Much financial academic literature has shown (Finn: and promptly hidden from the public) how gold can serve as a portfolio diversifier, preserver of wealth and a risk management vehicle. “During most market crises over the last 25 years, gold has consistently increased portfolio gains or reduced its losses,” according to the report.

Managing director of investment Marcus Grubb, says: “These extremely challenging times mean it’s impossible to quantify the risks for UK investors. They are facing an unprecedented combination of threats to their assets including extreme and unexpected market shocks that can trigger widespread value destruction.” (Finn: well printing money does destroy the values of currencies after all doesn’t it? Folks, this whole thing is a CYA move so when the currency tanks they can say, “well we tried to prepare people for this….)
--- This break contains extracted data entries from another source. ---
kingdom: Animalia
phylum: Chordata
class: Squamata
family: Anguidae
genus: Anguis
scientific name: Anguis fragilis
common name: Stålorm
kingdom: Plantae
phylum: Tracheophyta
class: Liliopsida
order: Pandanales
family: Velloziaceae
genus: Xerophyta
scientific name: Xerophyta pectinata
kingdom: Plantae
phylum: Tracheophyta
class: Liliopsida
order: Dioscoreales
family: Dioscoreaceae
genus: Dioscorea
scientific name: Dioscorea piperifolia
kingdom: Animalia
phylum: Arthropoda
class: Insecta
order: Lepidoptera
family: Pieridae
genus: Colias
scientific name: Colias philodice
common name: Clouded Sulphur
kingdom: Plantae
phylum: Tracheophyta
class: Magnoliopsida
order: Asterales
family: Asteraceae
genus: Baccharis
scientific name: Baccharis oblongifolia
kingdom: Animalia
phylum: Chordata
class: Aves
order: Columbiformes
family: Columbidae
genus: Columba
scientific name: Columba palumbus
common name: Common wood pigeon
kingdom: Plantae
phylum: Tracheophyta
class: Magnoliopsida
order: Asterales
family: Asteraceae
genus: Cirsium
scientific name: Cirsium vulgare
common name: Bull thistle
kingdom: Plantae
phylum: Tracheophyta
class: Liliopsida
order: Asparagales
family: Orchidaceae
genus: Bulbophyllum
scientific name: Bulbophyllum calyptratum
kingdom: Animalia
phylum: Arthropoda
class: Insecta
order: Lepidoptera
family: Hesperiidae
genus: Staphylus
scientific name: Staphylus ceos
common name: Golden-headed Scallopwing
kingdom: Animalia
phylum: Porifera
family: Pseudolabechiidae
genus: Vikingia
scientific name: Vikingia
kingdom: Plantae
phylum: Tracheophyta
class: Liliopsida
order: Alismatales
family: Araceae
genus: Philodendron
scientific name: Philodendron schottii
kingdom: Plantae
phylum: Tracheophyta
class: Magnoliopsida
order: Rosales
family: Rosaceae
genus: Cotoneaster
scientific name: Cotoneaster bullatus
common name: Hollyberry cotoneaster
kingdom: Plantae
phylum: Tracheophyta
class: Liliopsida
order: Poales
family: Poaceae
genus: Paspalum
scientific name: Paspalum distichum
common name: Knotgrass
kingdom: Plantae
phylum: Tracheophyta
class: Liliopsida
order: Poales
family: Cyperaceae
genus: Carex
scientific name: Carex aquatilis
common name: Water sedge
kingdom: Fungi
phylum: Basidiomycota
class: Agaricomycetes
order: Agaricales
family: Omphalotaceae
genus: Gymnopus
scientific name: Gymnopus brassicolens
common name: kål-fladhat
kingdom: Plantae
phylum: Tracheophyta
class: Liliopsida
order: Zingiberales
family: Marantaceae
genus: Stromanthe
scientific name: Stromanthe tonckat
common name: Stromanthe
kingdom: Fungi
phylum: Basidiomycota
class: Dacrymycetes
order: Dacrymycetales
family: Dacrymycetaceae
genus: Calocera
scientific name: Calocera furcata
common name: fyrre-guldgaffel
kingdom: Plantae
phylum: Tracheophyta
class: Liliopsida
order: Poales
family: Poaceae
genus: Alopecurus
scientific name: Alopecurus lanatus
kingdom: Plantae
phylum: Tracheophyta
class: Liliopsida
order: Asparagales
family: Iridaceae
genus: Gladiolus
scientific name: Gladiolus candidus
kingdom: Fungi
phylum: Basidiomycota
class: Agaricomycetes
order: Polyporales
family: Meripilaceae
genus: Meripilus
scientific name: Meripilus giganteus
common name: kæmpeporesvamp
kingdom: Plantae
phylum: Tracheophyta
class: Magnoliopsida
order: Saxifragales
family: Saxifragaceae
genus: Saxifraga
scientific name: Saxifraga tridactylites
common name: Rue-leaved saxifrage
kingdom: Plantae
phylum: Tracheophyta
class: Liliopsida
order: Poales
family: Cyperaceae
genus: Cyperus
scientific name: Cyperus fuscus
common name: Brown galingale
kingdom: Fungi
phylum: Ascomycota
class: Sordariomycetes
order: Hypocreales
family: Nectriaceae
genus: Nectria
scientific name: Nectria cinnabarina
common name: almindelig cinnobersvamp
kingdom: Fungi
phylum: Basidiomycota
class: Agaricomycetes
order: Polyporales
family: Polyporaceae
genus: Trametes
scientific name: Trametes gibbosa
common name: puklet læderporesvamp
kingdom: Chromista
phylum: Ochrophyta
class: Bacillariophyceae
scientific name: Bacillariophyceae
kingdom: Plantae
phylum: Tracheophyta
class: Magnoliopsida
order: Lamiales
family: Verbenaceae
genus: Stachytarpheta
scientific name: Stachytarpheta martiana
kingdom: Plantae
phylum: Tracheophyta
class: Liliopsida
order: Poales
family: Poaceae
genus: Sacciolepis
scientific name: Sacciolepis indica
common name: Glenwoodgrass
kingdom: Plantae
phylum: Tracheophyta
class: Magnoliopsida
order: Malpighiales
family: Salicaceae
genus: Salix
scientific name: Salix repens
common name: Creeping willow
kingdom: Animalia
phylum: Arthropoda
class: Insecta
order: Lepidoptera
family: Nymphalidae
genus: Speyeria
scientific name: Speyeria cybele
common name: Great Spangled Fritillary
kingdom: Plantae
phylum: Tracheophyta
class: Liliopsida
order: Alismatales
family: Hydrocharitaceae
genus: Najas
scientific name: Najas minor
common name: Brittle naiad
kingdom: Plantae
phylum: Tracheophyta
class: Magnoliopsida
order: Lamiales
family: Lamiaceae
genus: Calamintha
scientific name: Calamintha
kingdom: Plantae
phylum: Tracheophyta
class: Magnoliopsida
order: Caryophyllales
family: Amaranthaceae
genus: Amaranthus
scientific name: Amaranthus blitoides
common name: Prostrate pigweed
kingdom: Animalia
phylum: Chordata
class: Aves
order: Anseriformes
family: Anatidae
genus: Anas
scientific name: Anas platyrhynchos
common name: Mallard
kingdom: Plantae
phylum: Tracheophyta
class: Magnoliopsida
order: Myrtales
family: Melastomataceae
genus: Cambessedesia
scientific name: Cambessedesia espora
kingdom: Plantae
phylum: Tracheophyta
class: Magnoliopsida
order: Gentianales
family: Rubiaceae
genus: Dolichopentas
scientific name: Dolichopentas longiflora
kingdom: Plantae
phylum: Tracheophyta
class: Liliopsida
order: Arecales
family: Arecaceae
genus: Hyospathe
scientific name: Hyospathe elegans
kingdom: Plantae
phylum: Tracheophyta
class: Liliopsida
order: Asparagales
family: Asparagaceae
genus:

“As UK investors reduce allocations to traditional investments such as equities and bonds and increasingly dash to cash, they face a double whammy, with the potential for stagnation of capital due to the lack of returns from cash and the increased possibility of inflation as a result of ongoing monetary stimulation.”

“In this context, an urgent reappraisal of how to protect and create wealth is required and our latest (lol) research reinforces gold’s credentials as a core portfolio asset which reduces losses and preserves wealth.” (Finn: You don’t create AND preserve wealth when speaking of gold. You create currency by printing it. You cannot preserve it because by its nature you destroy it as you create more of it. Gold’s wealth mechanism is discovered as you pull it out of the ground. It’s always been there. That’s why it’s wealth!!! Again, people are figuring this out and this is all CYA.)

The RDR regulation is another step in gold slowly going from the fringe – with a small minority of people having any allocation to gold – to the mainstream. (Finn: People, be the fringe before fringe becomes mainstream).

The developments in the UK are likely to be seen in other countries with similar financial regulations and will further help position gold as a primary asset – alongside equities, bonds and cash.


So what we have is a top town approach from the UK, the financial heart of the world, of reintroducing gold into the monetary system. If they don't do it they will lose power to the east and may even end up swinging from lamp posts (panic of 1873).

These things take time and it requires patience but once a small (5%) of the western nations populations figure it out you will see a massive super spike of silver and gold, a short sell off followed by recovery and then reduced volatility when people understand it’s staying power as the “New Way” to save. Silver and gold for saving. Currencies for spending. Think about it.